True to its name, the white clapboard building with a long, columned front porch sits at the head of the green in this tranquil southern Berkshires village. The wide, worn , and warped floorboards attest to its age. So does the steep staircase that leads from the front entry hall to the bedrooms on the second floor. "It's typical of old buildings," chef and co-owner Peter Platt told us as he lugged our bags to our room. "It's more like climbing a hill than a flight of stairs."

According to Platt, the structure has been a tavern, a store, a post office, and a boarding house. When previous owners opened the restaurant in 1982, they accentuated the building's venerable past by lighting the four dining rooms with candles and firelight only. All four, each with a fireplace, remain electricity-free.

Our room, No. 191, was situated on a back corner where the winter afternoon light streamed in the 12-over-12 windows along one wall. In fact, the modern world barely intruded. The white walls were trimmed with moldings in a teal green that would be right at home at Sturbridge Village. A woven beige and white coverlet was spread on the queen-size pencil post bed; at its foot sat a pine chest with the old-paint patina so favored by "Antiques Roadshow" appraisers. Modern hooked rugs accented the wide pine floorboards.

A cozy alcove held a single bed, while an armchair and sofa bed formed a little sitting area. Extra blankets and battery-powered lanterns were tucked in a handsome, country-style armoire.

Our room did have electricity, but the two wall-mounted reading lamps and two small table lamps were not especially intrusive. Only two items of modern technology marred the timeless set piece: a hair dryer mounted on the bathroom wall above a distressed wooden washstand (the room also had a pedestal sink and big shower with wooden walls), and two cordless phones in the bedroom.

Platt pointed to the phones. "I live next door," he said. "Just dial O if you need to reach me.

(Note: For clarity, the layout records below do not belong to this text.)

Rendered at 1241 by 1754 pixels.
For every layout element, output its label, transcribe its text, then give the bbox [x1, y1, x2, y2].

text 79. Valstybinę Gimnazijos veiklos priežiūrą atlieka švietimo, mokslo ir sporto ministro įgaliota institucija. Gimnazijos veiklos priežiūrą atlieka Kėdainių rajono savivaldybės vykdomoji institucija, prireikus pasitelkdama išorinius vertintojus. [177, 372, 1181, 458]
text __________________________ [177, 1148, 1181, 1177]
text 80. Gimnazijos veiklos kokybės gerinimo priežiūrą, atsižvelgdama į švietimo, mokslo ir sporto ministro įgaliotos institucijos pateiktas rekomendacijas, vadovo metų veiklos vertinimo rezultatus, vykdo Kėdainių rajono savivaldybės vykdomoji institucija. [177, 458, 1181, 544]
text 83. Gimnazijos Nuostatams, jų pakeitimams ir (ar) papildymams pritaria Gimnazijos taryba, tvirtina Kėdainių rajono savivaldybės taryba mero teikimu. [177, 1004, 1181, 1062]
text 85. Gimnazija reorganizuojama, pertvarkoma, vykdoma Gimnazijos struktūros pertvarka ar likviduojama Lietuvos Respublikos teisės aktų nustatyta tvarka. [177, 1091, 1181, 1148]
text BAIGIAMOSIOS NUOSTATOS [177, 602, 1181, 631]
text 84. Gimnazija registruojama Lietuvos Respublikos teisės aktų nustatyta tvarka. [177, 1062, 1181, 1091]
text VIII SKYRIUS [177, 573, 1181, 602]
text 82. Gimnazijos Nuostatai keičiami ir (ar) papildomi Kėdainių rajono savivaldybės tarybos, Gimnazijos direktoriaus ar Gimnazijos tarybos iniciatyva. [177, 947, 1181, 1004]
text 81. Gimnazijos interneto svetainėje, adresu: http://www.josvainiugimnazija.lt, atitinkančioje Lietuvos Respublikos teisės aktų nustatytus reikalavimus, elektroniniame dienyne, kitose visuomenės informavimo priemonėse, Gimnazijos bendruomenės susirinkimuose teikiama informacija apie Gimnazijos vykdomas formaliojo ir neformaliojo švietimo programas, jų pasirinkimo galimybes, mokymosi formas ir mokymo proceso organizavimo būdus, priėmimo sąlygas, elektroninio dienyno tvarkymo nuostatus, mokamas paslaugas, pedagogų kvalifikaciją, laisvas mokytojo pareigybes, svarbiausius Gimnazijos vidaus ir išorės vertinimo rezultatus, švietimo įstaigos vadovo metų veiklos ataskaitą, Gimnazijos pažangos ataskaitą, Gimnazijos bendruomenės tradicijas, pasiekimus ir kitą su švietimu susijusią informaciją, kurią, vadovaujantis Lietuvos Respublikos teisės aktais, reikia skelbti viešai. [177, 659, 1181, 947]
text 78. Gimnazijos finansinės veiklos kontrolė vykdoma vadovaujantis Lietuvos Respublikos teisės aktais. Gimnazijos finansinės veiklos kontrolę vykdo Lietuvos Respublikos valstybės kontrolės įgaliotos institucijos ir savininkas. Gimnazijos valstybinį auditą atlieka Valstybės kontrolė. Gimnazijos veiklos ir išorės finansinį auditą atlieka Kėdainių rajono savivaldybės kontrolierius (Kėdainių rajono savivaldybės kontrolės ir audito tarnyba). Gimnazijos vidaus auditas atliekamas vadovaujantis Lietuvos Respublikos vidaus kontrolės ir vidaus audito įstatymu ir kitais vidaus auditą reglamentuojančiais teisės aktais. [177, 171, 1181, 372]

I'll be around all afternoon, so come down if you want a drink."

The sun had set by the time we ventured downstairs and found the candlelit taproom where Windsor chairs were pulled up to round tables and bottles of wine were chilling in a discreetly electrified wooden icebox.

Stagecoach travelers would probably have felt right at home, though they might have marveled at the strange glowing device at the bar: a computer screen to track dining room orders.

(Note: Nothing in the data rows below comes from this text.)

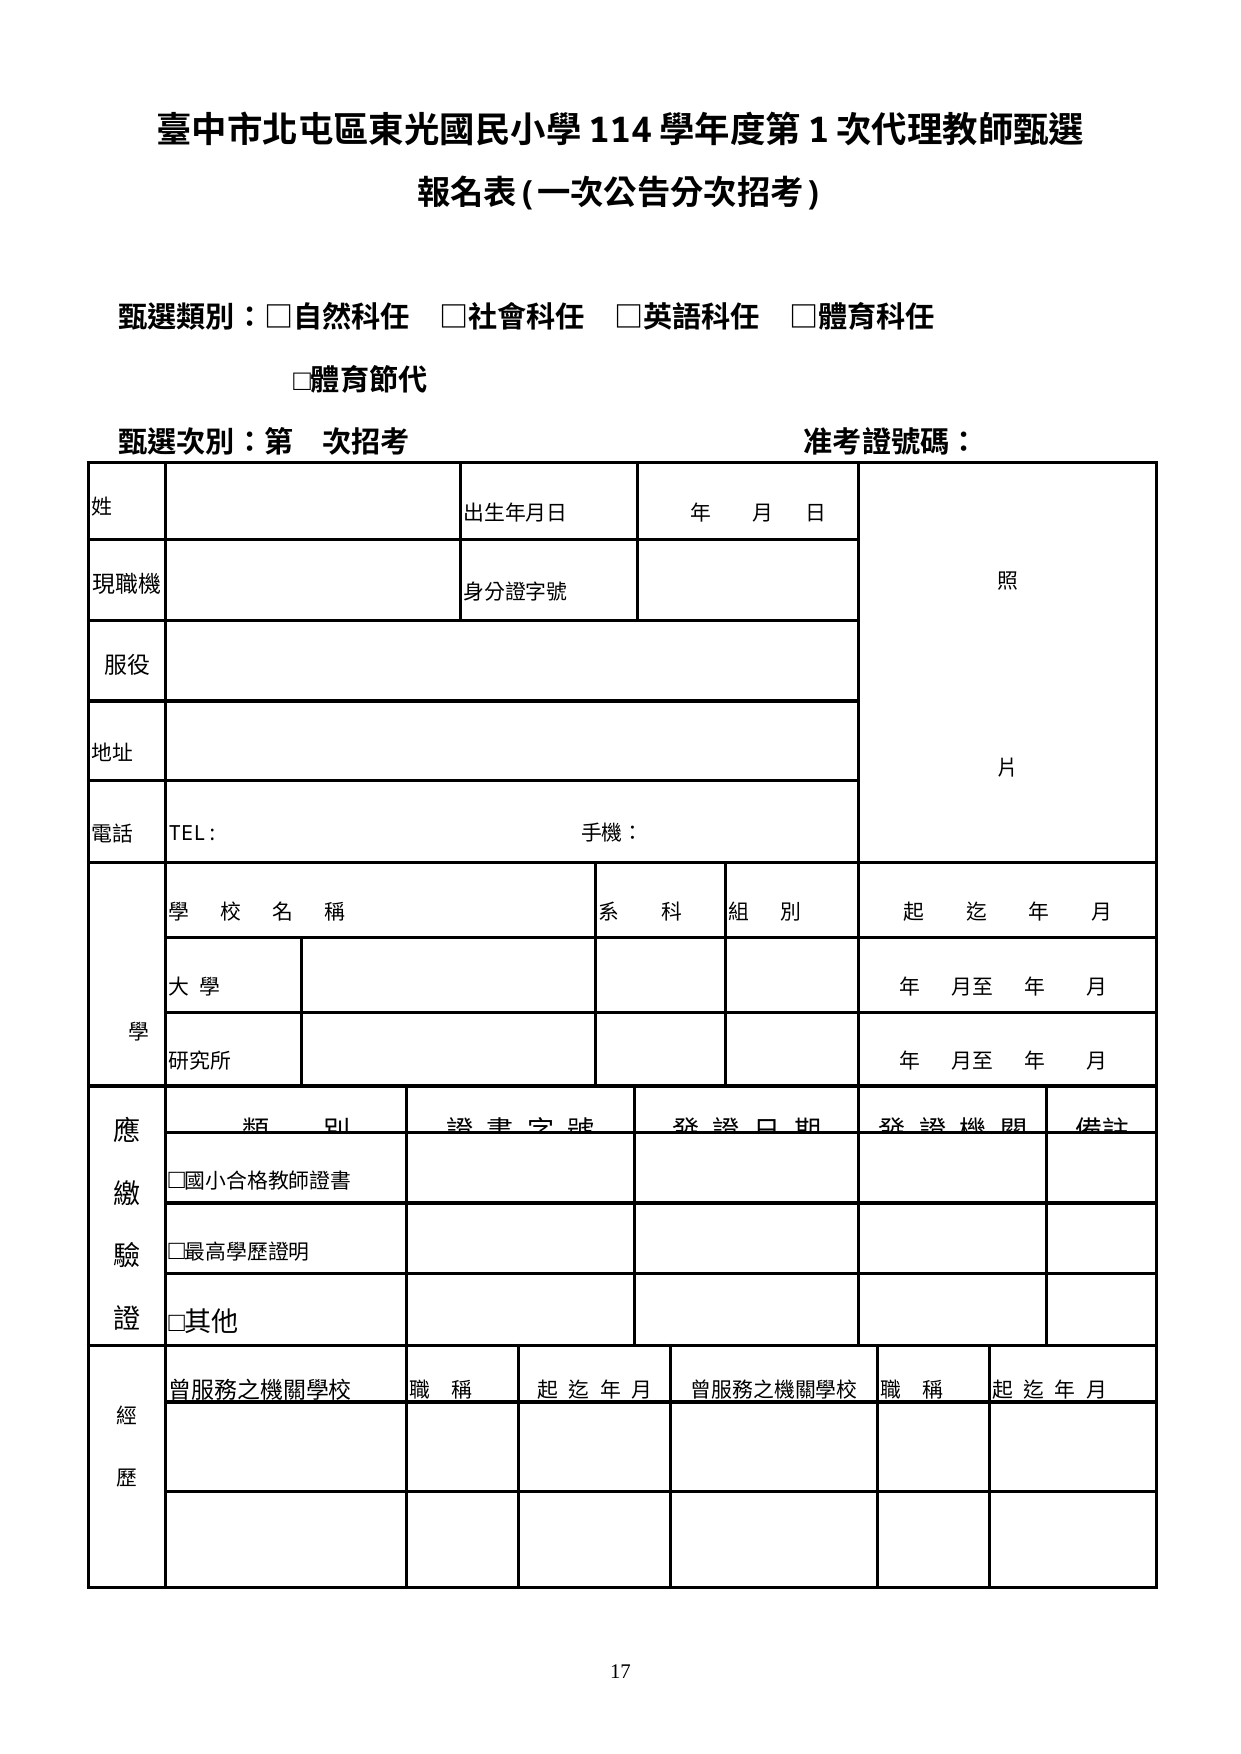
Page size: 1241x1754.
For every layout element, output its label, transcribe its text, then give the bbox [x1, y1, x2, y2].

table_cell [520, 1493, 669, 1586]
text 甄選類別：□自然科任 □社會科任 □英語科任 □體育科任 [118, 273, 1122, 336]
table_cell [408, 1275, 633, 1344]
table_cell □免役 □役畢 □服役中 [167, 622, 857, 699]
table_cell 系 科 [597, 864, 724, 936]
table_cell [408, 1404, 517, 1490]
table_cell 起 迄 年 月 [520, 1347, 669, 1400]
table_cell [303, 1014, 594, 1084]
table_cell 年 月至 年 月 [860, 939, 1155, 1011]
table_cell [879, 1493, 988, 1586]
table_cell [636, 1205, 857, 1272]
table_header [167, 464, 459, 538]
table_cell [727, 1014, 857, 1084]
table_cell 類 別 [167, 1088, 405, 1131]
table_cell 應 繳 驗 證 件 [90, 1088, 164, 1344]
table_cell 學 校 名 稱 [167, 864, 594, 936]
table_cell [597, 939, 724, 1011]
table_cell 身分證字號 [462, 541, 636, 618]
table_cell [167, 703, 857, 779]
table_cell 備註 [1048, 1088, 1155, 1131]
table_cell 組 別 [727, 864, 857, 936]
table_cell 經 歷 [90, 1347, 164, 1586]
table_cell [597, 1014, 724, 1084]
table_cell 起 迄 年 月 [991, 1347, 1155, 1400]
table_header 照 片 [860, 464, 1155, 861]
table_cell [167, 1404, 405, 1490]
table_cell 發 證 機 關 [860, 1088, 1045, 1131]
table_cell 職 稱 [879, 1347, 988, 1400]
table_cell □其他 [167, 1275, 405, 1344]
table_cell 證 書 字 號 [408, 1088, 633, 1131]
table_header 年 月 日 [639, 464, 857, 538]
table_cell 服役 情形 [90, 622, 164, 699]
table_cell 起 迄 年 月 [860, 864, 1155, 936]
table_cell [1048, 1275, 1155, 1344]
table_cell 發 證 日 期 [636, 1088, 857, 1131]
table_cell [408, 1134, 633, 1201]
text 報名表(一次公告分次招考) [118, 148, 1122, 211]
table_cell 職 稱 [408, 1347, 517, 1400]
table_cell 年 月至 年 月 [860, 1014, 1155, 1084]
table_cell [991, 1493, 1155, 1586]
table_header 出生年月日 [462, 464, 636, 538]
table_cell [408, 1205, 633, 1272]
table_cell [408, 1493, 517, 1586]
table_cell TEL: 手機： [167, 782, 857, 861]
table_cell [860, 1205, 1045, 1272]
table_cell 現職機關學校 [90, 541, 164, 618]
table_cell [672, 1493, 876, 1586]
table_cell [167, 541, 459, 618]
text 臺中市北屯區東光國民小學114學年度第1次代理教師甄選 [118, 86, 1122, 148]
text 甄選次別：第 次招考 准考證號碼： [118, 398, 1122, 461]
table_cell [1048, 1134, 1155, 1201]
table_cell 研究所 [167, 1014, 300, 1084]
table_cell [727, 939, 857, 1011]
table_cell [520, 1404, 669, 1490]
table_cell [636, 1275, 857, 1344]
table_cell [1048, 1205, 1155, 1272]
table_cell [991, 1404, 1155, 1490]
table_cell □國小合格教師證書 [167, 1134, 405, 1201]
table_cell [303, 939, 594, 1011]
text □體育節代 [118, 336, 1122, 398]
table_cell 大 學 [167, 939, 300, 1011]
table_cell [636, 1134, 857, 1201]
table_cell [639, 541, 857, 618]
table_cell □最高學歷證明 [167, 1205, 405, 1272]
table_cell 曾服務之機關學校 [167, 1347, 405, 1400]
table_cell [167, 1493, 405, 1586]
table_header 姓 名 [90, 464, 164, 538]
table_cell [860, 1275, 1045, 1344]
table_cell [672, 1404, 876, 1490]
table_cell 地址 [90, 703, 164, 779]
table_cell 曾服務之機關學校 [672, 1347, 876, 1400]
table_cell 電話 [90, 782, 164, 861]
table_cell [879, 1404, 988, 1490]
table_cell [860, 1134, 1045, 1201]
table_cell 學 歷 [90, 864, 164, 1084]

No such modern intrusions marred the anachronistic aplomb of the dining rooms. White tapers flickered on the linen-covered tables and from iron chandeliers, and the brick or marble fireplaces in each room added a glow. The soft, warm light made every diner look ravishing. We were seated in front of the fireplace in the largest dining room, where an image of the inn figures prominently in a mural of the village center.

"Everybody loves the candlelight," our waiter agreed. "It's really nice, but I have to get stronger glasses every year!" It took a bit of twisting and turning to read the menu in the low light, but it wasn't hard to tell that Platt's midweek three-course dinner special was a good deal on artful fare from one of the Berkshires' most celebrated chefs. (Platt headed the kitchen at the famed Wheatleigh Hotel in Lenox for 12 years.)

Only two choices were offered for each course of the special, and we ordered them all. Our starters were a salad of winter greens bolstered with roasted beets, bacon, and blue cheese, and a roasted beet soup swirled with crème fraîche. The entrees were modestly portioned but perfectly executed: an herb-crusted block of cod and cod cake with clam sauce, and pepper-crusted roast beef with garlic mashed potatoes. The candle had burned low by the time we tucked into the only dessert choice: fallen chocolate cake with cinnamon caramel ice cream and crème anglaise .

New white tapers were already lighted when we returned to the dining room for breakfast. Co-owner Meredith Kennard poured juice, brewed carefully timed pots of French press coffee, and presented a basket of hot croissants, muffins, and scones included with the lodging. (Other cooked breakfast entrees are available a la carte.)

"How many candles do you use a year?" a guest asked. Kennard paused and tried to calculate.

"Lots," she finally replied. "It's much more expensive than electricity."